━━ Task input ━━

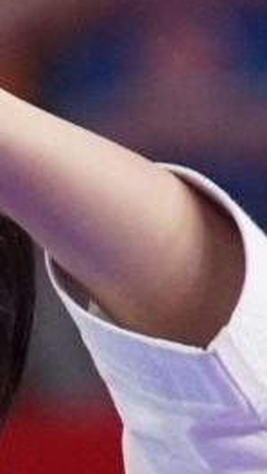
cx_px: -265
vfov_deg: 1.0
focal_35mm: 2134
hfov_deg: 0.6
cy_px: 719
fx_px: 26868
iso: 1000
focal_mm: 200
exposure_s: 1/400
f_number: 3.2
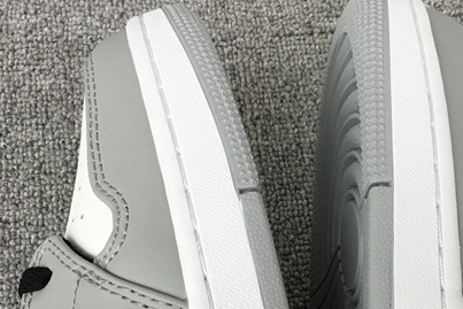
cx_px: 315
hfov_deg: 27.9
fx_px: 926
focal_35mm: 72
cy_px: 250
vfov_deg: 18.8
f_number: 2.4
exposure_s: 1/100
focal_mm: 3.3
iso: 32
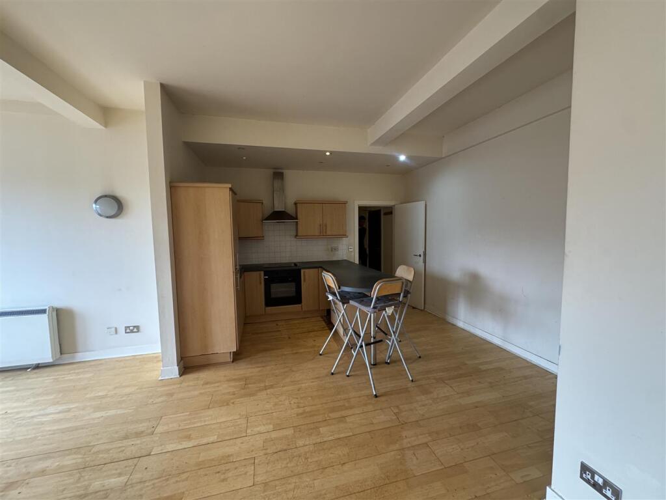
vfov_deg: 85.7
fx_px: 269
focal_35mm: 14
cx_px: 333
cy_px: 250
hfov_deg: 102.1
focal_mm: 2.22
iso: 320
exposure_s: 1/100
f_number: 2.2
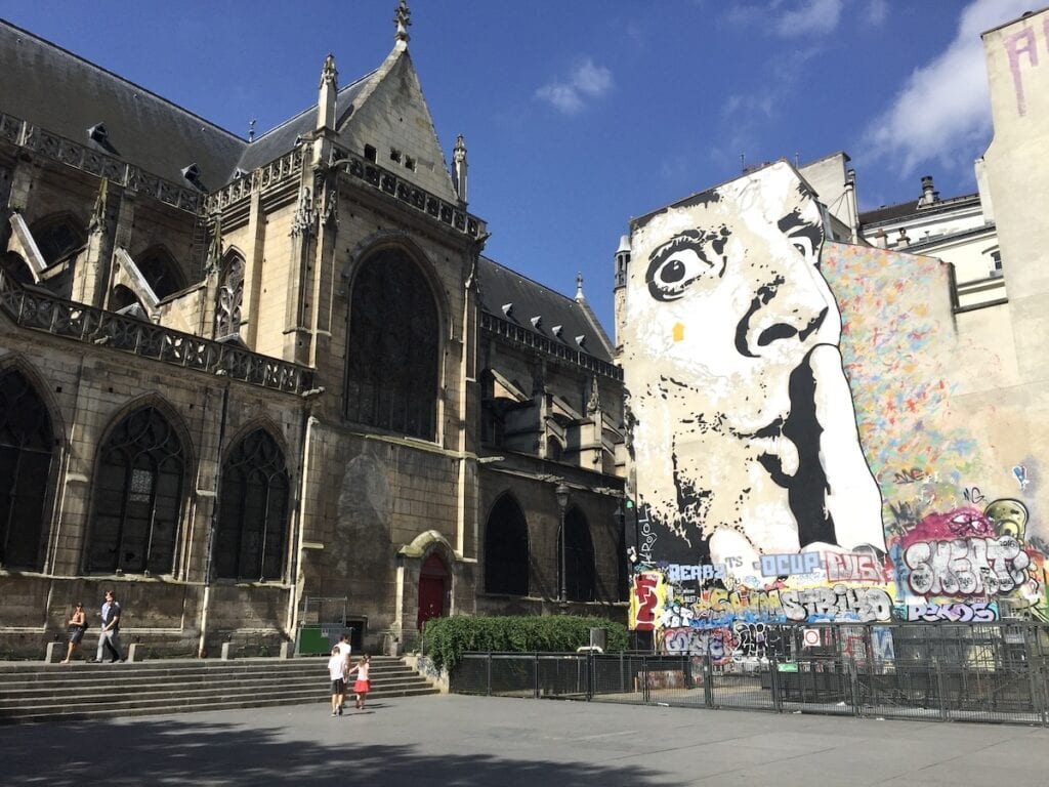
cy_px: 394
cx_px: 524
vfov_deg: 48.2
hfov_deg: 61.7
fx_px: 879
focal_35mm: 29
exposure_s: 1/3968
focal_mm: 4.15
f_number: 2.2
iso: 32
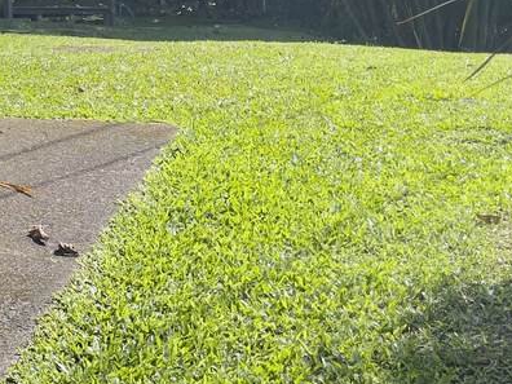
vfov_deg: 16.6
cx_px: -259
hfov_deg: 20.1
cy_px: -109
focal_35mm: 84
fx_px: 1242
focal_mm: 4.2
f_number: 1.6
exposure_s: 1/1043
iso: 32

━━━

Prompt »
The entries above are to be repeated exactly, except for any pictures.

Answer to the problem »
cx_px: -265
vfov_deg: 1.0
focal_35mm: 2134
hfov_deg: 0.6
cy_px: 719
fx_px: 26868
iso: 1000
focal_mm: 200
exposure_s: 1/400
f_number: 3.2
cx_px: 315
hfov_deg: 27.9
fx_px: 926
focal_35mm: 72
cy_px: 250
vfov_deg: 18.8
f_number: 2.4
exposure_s: 1/100
focal_mm: 3.3
iso: 32
vfov_deg: 85.7
fx_px: 269
focal_35mm: 14
cx_px: 333
cy_px: 250
hfov_deg: 102.1
focal_mm: 2.22
iso: 320
exposure_s: 1/100
f_number: 2.2
cy_px: 394
cx_px: 524
vfov_deg: 48.2
hfov_deg: 61.7
fx_px: 879
focal_35mm: 29
exposure_s: 1/3968
focal_mm: 4.15
f_number: 2.2
iso: 32
vfov_deg: 16.6
cx_px: -259
hfov_deg: 20.1
cy_px: -109
focal_35mm: 84
fx_px: 1242
focal_mm: 4.2
f_number: 1.6
exposure_s: 1/1043
iso: 32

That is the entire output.